**Working data**
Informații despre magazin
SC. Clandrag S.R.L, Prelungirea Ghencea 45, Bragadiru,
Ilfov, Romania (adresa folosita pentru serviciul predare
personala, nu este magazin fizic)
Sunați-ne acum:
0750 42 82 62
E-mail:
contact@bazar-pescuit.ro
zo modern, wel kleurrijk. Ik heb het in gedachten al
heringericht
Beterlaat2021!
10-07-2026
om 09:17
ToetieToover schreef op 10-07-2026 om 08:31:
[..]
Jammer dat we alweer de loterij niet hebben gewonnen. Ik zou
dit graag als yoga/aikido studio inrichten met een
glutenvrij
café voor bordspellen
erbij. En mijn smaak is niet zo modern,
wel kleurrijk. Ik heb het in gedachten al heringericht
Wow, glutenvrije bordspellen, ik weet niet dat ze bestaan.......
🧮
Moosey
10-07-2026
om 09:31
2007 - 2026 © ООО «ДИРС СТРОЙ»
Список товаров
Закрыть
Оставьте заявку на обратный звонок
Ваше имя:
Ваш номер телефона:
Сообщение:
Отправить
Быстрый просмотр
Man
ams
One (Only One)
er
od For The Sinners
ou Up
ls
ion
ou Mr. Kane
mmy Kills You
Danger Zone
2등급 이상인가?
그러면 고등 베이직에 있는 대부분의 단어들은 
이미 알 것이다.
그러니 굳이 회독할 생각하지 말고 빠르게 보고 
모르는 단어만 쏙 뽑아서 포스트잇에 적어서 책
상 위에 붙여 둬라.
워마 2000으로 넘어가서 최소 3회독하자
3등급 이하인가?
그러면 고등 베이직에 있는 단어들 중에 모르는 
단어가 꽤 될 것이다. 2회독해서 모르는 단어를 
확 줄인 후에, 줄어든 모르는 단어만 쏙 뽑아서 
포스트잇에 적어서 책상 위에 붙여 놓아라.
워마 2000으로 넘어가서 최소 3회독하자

**Job item**
Return every line in the data above that contains the word "gedachten".

**Task answer**
zo modern, wel kleurrijk. Ik heb het in gedachten al
wel kleurrijk. Ik heb het in gedachten al heringericht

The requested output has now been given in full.